Health

NHS nurse recruitment from EU 'too aggressive'

nurse at work Image copyright SPL

Nursing leaders in Portugal, Spain and Italy say "aggressive strategies" are being used to "fool" a growing number of their staff into working in the NHS.

Increasing numbers of young graduates are tempted by UK salaries up to three times what they might earn at home.

A body representing UK recruitment companies has admitted a few agencies "misrepresent" the work they offer.

Health Education England says it is increasing the number of nurse training places in England to fill NHS gaps.

Nursing shortages

In an HEE film, used to attract EU nurses, new arrivals to the NHS in the West Midlands are asked why they left Spain and Portugal.

They refer to the career and skills opportunities in the UK - as well as higher salaries.

But Portugal has its own nursing shortages.

The vice-president of Portugal's nursing regulator, Dr Bruno Gomes, told BBC News: "Some recruitment firms have very aggressive tactics.

Temporary work

"The companies - mainly from the UK - come to the nursing schools, and hold big conferences in the fourth year of the degree.

"Among the conditions they offer is free language training, and sometimes accommodation for three or even six months."

Spanish Council of Nursing president Dr Maximo Jurado told BBC News: "They lie - they fool nurses.

"Perhaps a group of nurses go to a country, rent a flat, and they think they are going to work at a particular hospital.

"Then that company organising temporary work sends nurses one day to a hospital in one city, another day to a different hospital in a different city."

'Poor planning'

Spain sends the largest number of nurses to the UK - about 2,000 last year.

Dr Jurado added: "There is a more general problem of poor planning by the NHS.

"Any health service in any country has to do appropriate planning for the future - because otherwise nurses will have to be recruited from other countries.

"We are all trying to plan for the future, in order not to have such a big gap."

'Lower salary'

Sometimes, the NHS enters into formal overseas agreements with local staffing boards - 150 nurses from Venice came to three hospitals in Manchester in this way.

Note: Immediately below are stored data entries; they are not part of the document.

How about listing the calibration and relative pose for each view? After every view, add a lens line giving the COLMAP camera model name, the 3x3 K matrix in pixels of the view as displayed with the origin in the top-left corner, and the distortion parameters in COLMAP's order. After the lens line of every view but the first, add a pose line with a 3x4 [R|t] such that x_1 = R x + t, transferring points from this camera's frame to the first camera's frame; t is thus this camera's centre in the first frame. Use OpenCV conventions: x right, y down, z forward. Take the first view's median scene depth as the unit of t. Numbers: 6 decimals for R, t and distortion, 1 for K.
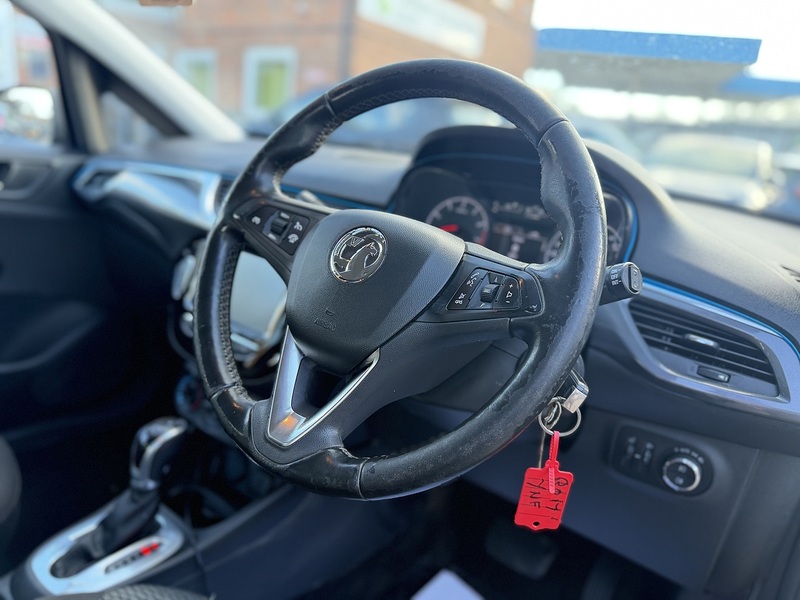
lens RADIAL K [[574.7, 0, 406.6], [0, 574.7, 299.2], [0, 0, 1]] dist [0.001534, -0.016809]
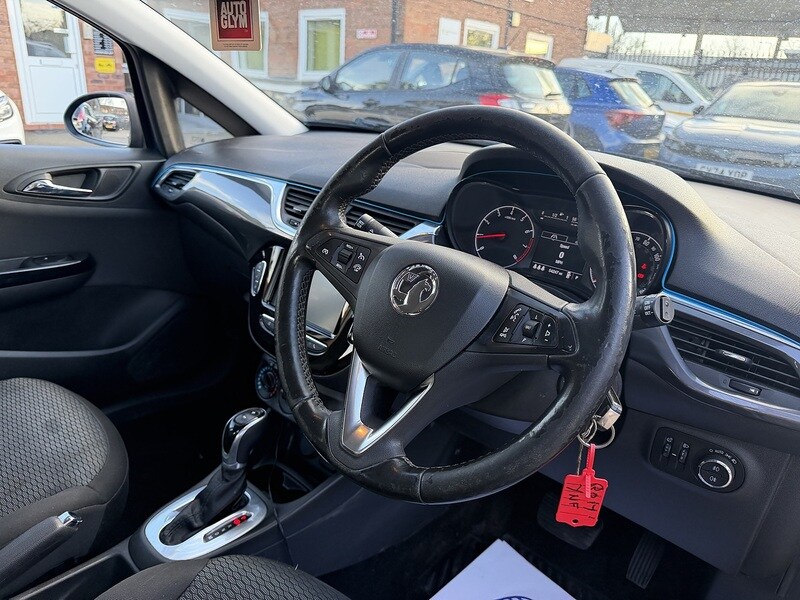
lens RADIAL K [[574.7, 0, 400.4], [0, 574.7, 293.3], [0, 0, 1]] dist [0.001534, -0.016809]
pose [[0.994284, -0.012939, -0.105985, 0.006904], [0.020125, 0.997549, 0.067022, -0.126227], [0.104858, -0.068772, 0.992106, -0.120277]]
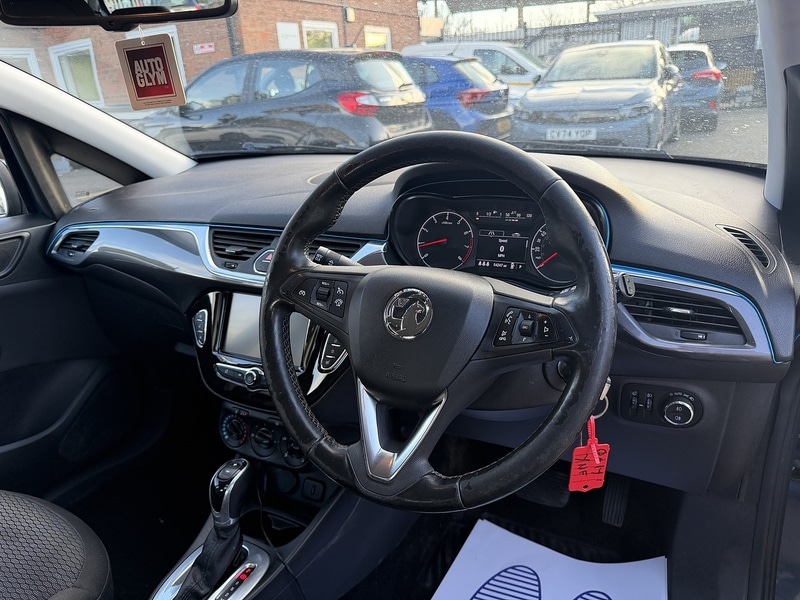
lens RADIAL K [[574.7, 0, 398.1], [0, 574.7, 293.1], [0, 0, 1]] dist [0.001534, -0.016809]
pose [[0.972760, -0.217546, 0.080074, -0.164614], [0.210169, 0.973390, 0.091331, -0.200365], [-0.097811, -0.072014, 0.992596, -0.164653]]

Dr Genarro Rocco, who helps lead Italy's nursing colleges, said: "We have had just a few complaints, but these are from nurses who were told they would be working in a hospital - and they end up providing just basic care instead.

"On other occasions, they were maybe getting a lower salary than what was promised."

Samantha Hurley, from the Association of Professional Staffing Companies (Apsco), said: ""We are aware that misrepresentation can happen when recruitment firms engage professional healthcare workers from other EU countries.

"The issue is one of a lack of understanding of the process.

'Ethical manner'

"In order to practise in the UK, healthcare professionals must register with the appropriate professional body and obtain a Pin number.

"Without which, for instance, a band-five nurse would not be able to work as such and would be in a position where they had to accept a band-two healthcare assistant role instead."

Apsco says foreign staff need comprehensive preparation and induction - as one study indicated up to a third returned home within a year.

Ms Hurley added: "We believe that the vast majority of recruitment firms which provide international staff are doing so in an ethical manner and are ensuring workers are properly inducted.

"But a minority of recruitment firms, based not only in the UK but also in other EU countries, are shipping over large quantities of workers without the appropriate support."